◆ **Section du texte**:
»»

Comme toutes les normes ESRS, cette norme sur le changement climatique repose sur des obligations d’informations, qualitatives ou quantitatives, donc sur des données à collecter pour ensuite les analyser. En voici quelques-unes :

  • obligation de divulgation des émissions de gaz à effet de serre (GES) de l’entreprise, dans les scopes 1, 2 et 3 ;
  • obligation de divulgation du plan de transition de l’entreprise pour l’atténuation du changement climatique ;
  • obligation de divulgation des actions d’atténuation et d’adaptation mises en place par l’entreprise et les ressources qui y sont allouées ;
  • obligation de divulgation des objectifs climatiques pris par l’entreprise ;
  • obligation de divulgation des effets financiers potentiels des risques climatiques physiques et des risques de transition.

Les entreprises peuvent donc dès maintenant anticiper ces normes, se préparer à la CSRD en réalisant leur bilan carbone et en mettant en place une stratégie de baisse des émissions de GES et d’adaptation au changement climatique.

Une méthode unifiée pour construire le reporting RSE : l’analyse de la double matérialité 

La CSRD prescrit aux entreprises une méthode commune pour évaluer leur impact et construire leur reporting : l’analyse dite de la « double matérialité ». Tous les critères ESG (changement climatique, biodiversité, sujets sociaux, gouvernance, etc…) seront soumis à une analyse de double matérialité :

  • matérialité financière : prendre en compte les impacts positifs et négatifs des enjeux de durabilité sur les performances financières de l’entreprise ;
  • matérialité d’impact : prendre en compte les impacts positifs et négatifs de l’entreprise sur son environnement économique, social et naturel.

Cette analyse de double matérialité doit ainsi permettre à l’entreprise d’identifier les principales thématiques sur lesquelles l’environnement extérieur ou ses activités représentent des impacts, des risques ou des opportunités en matière de durabilité ESG. Si cela est significatif, ces impacts, risques ou opportunités devront figurer dans le reporting extra-financier de l’entreprise.

««

Lignes enregistrées d'une collection:
»»

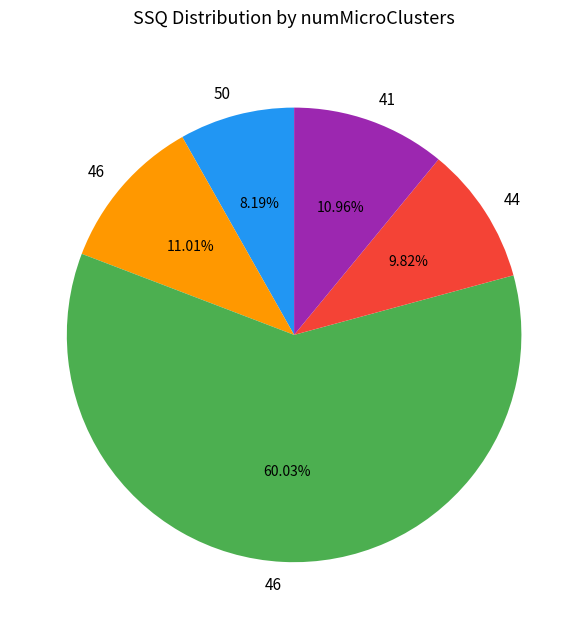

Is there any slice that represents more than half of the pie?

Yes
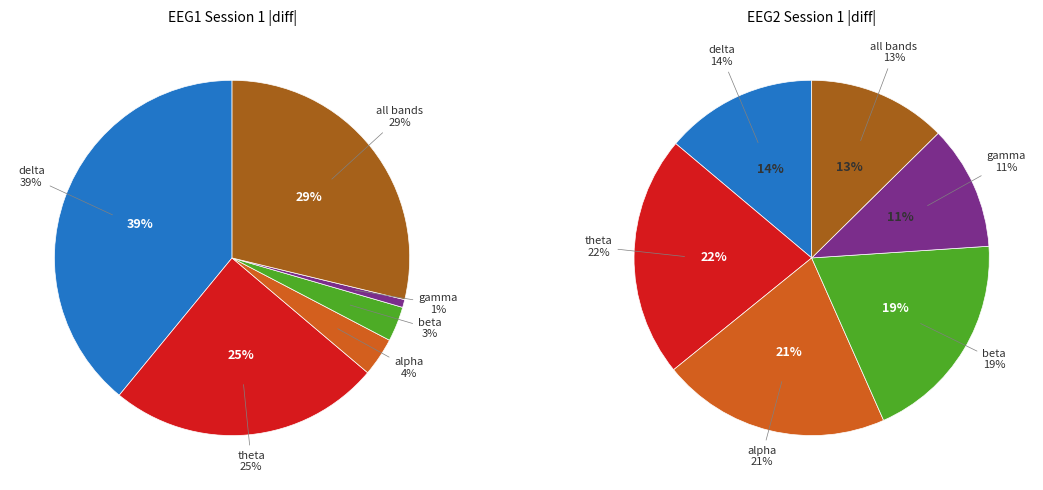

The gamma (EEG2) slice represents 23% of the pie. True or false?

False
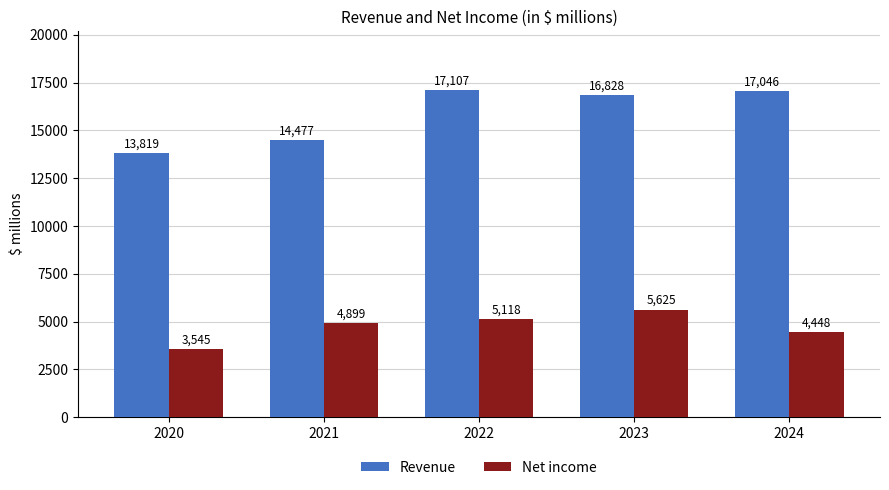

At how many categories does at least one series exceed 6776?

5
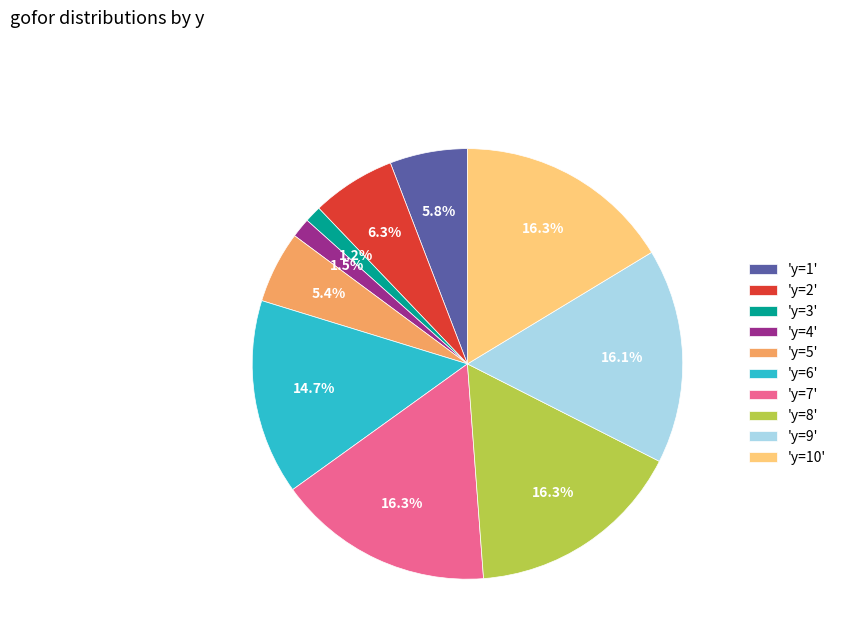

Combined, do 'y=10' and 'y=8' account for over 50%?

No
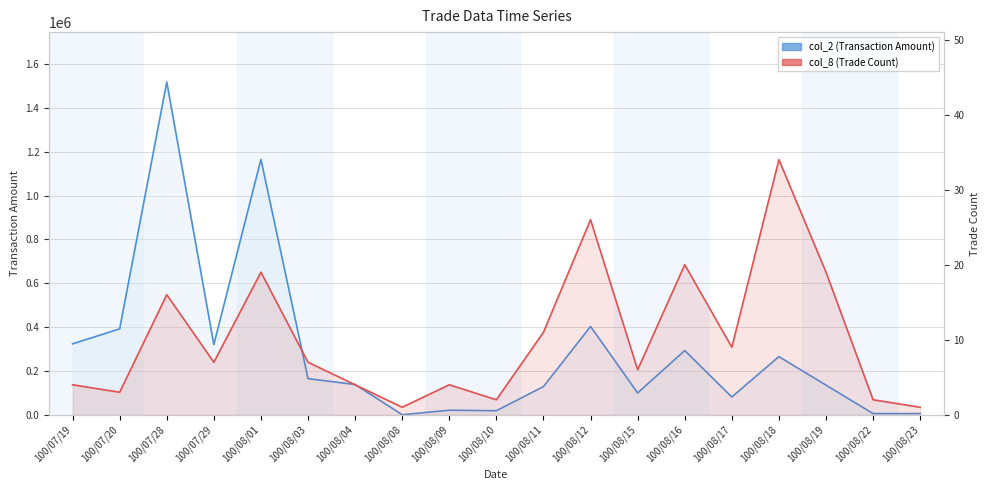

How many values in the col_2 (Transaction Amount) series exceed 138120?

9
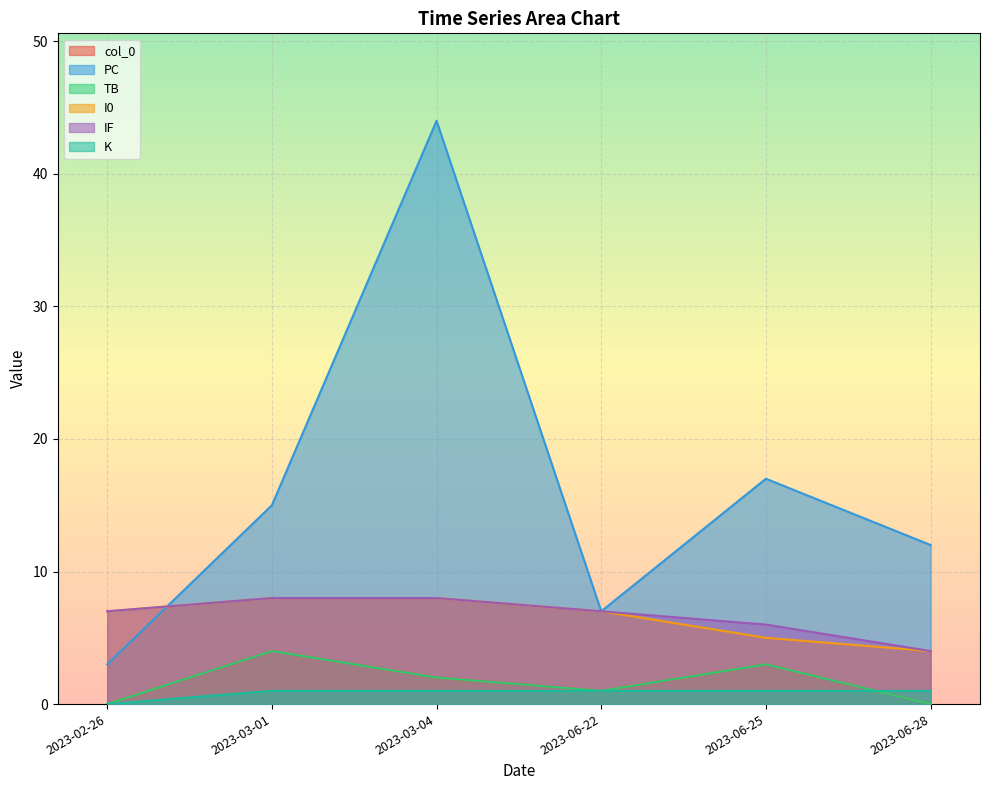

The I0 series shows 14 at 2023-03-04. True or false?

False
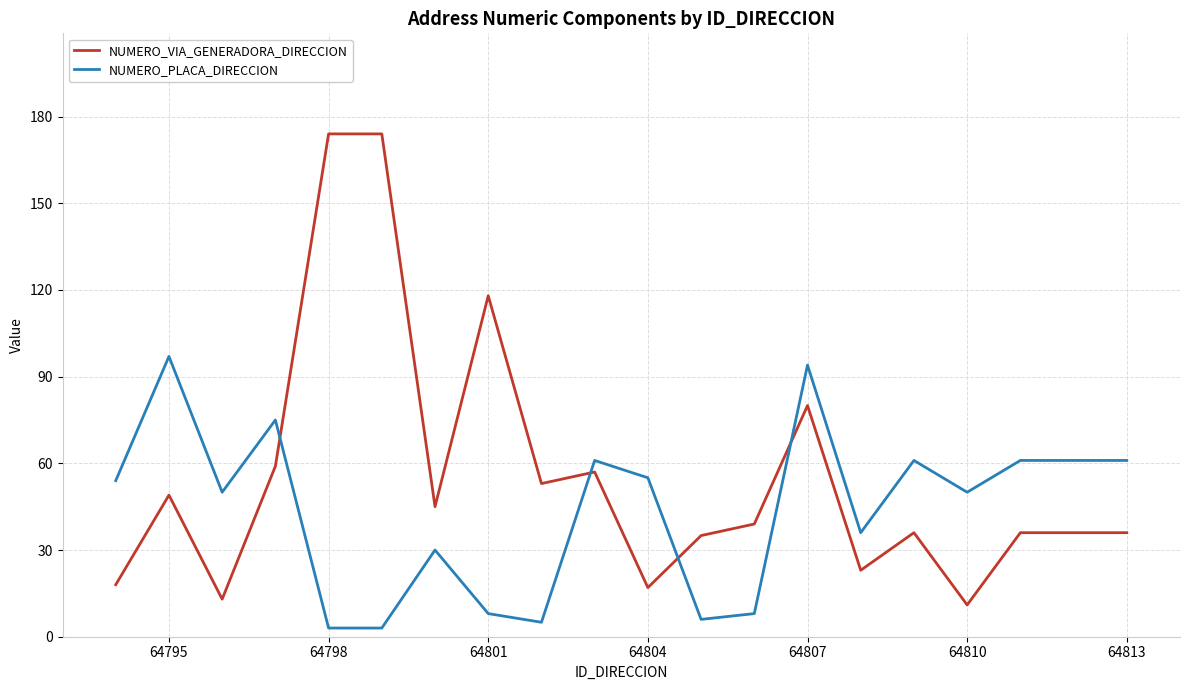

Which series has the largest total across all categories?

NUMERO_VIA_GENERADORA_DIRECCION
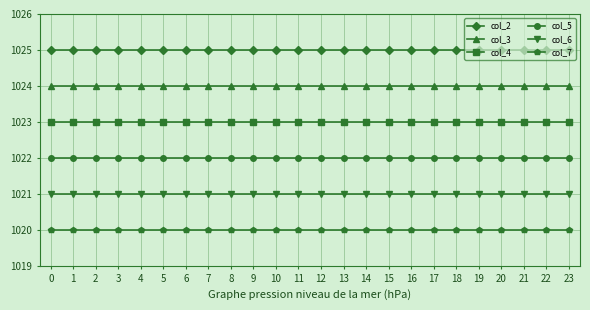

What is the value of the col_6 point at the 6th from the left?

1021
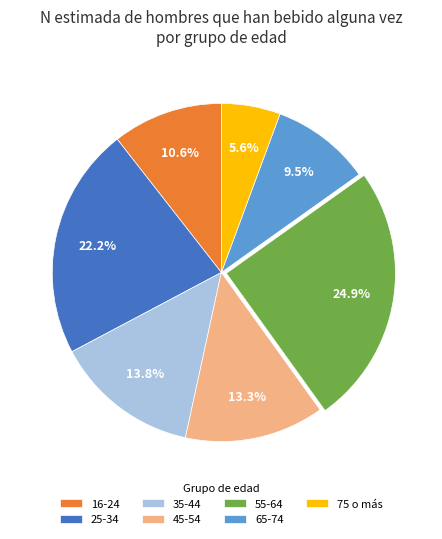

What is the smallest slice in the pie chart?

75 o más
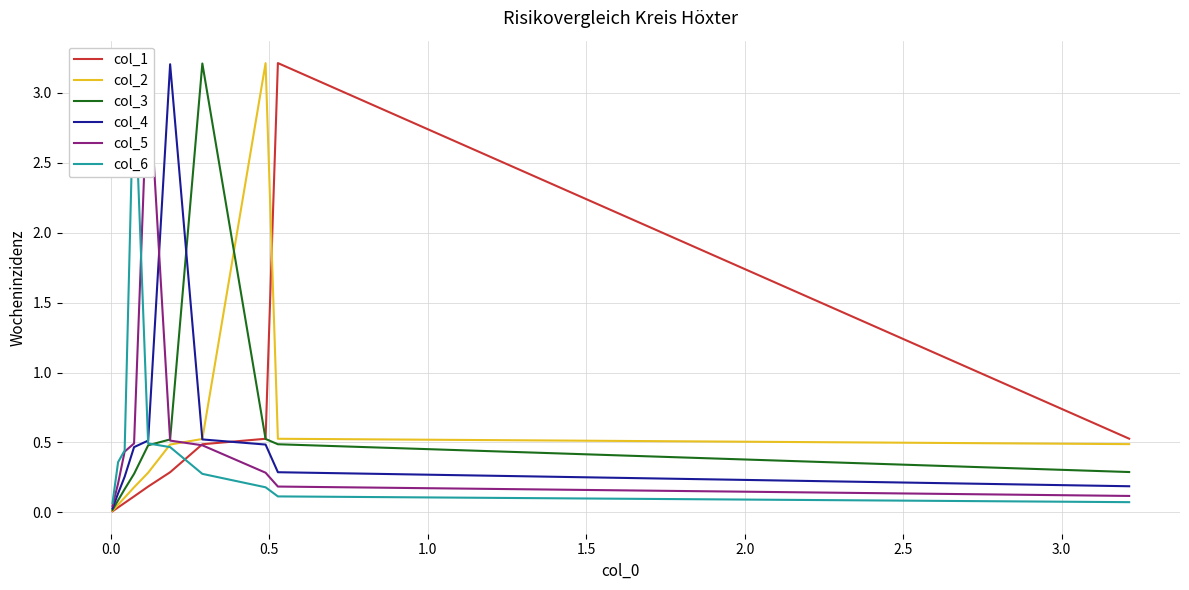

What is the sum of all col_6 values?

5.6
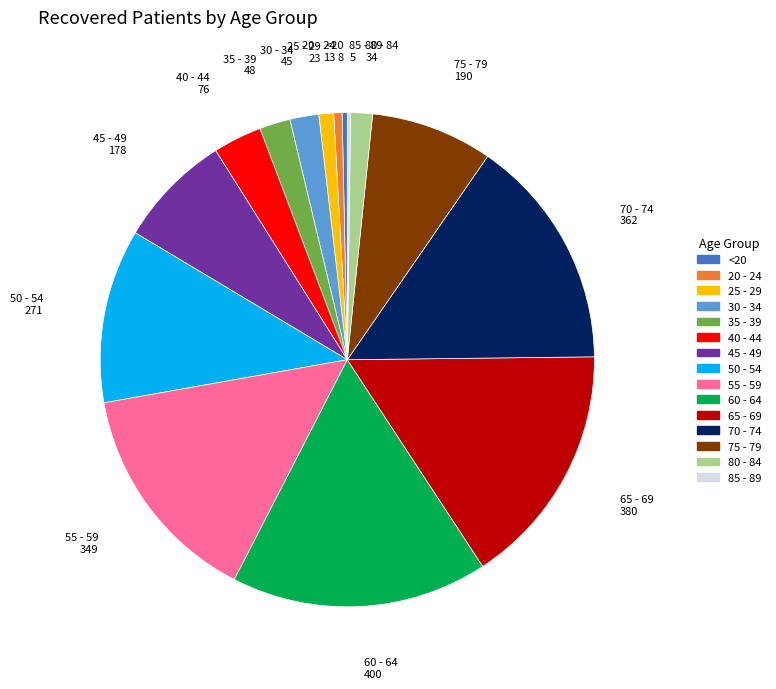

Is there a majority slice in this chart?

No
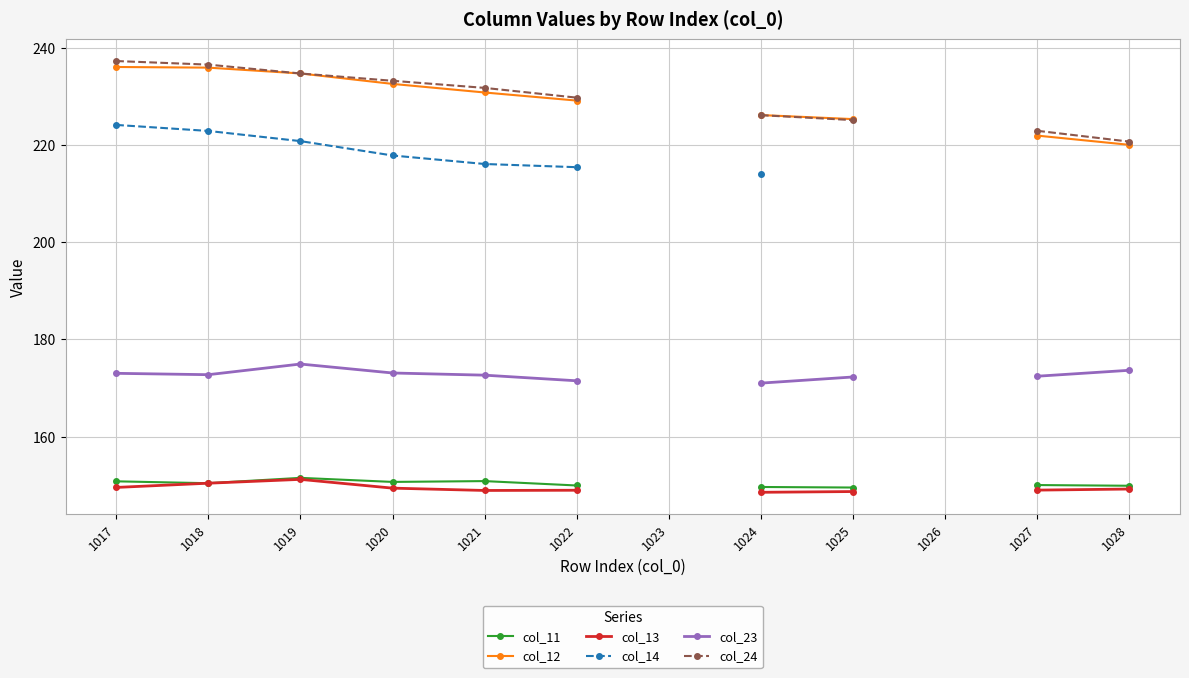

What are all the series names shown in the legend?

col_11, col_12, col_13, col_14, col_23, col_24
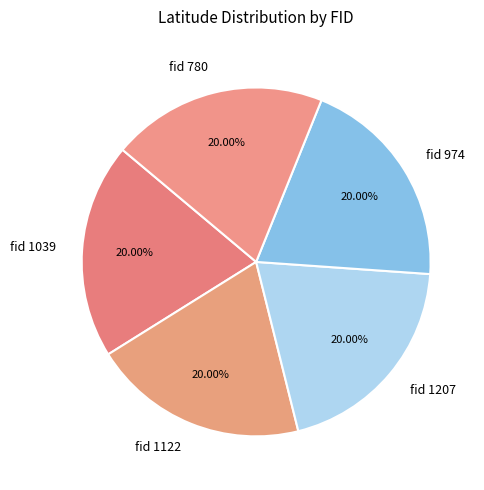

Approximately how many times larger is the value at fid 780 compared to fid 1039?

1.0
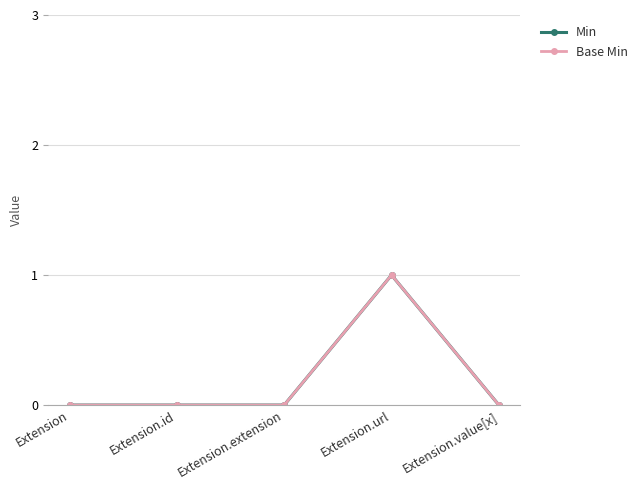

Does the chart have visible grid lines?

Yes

««

◆ **Consigne**:
Reproduisez à l'identique le passage du texte qui s'ouvre sur les mots contenant « Les entreprises peuvent » et se clôt sur « au changement climatique. ». Appuyez-vous uniquement sur le texte.

◆ **Réponse attendue**:
Les entreprises peuvent donc dès maintenant anticiper ces normes, se préparer à la CSRD en réalisant leur bilan carbone et en mettant en place une stratégie de baisse des émissions de GES et d’adaptation au changement climatique.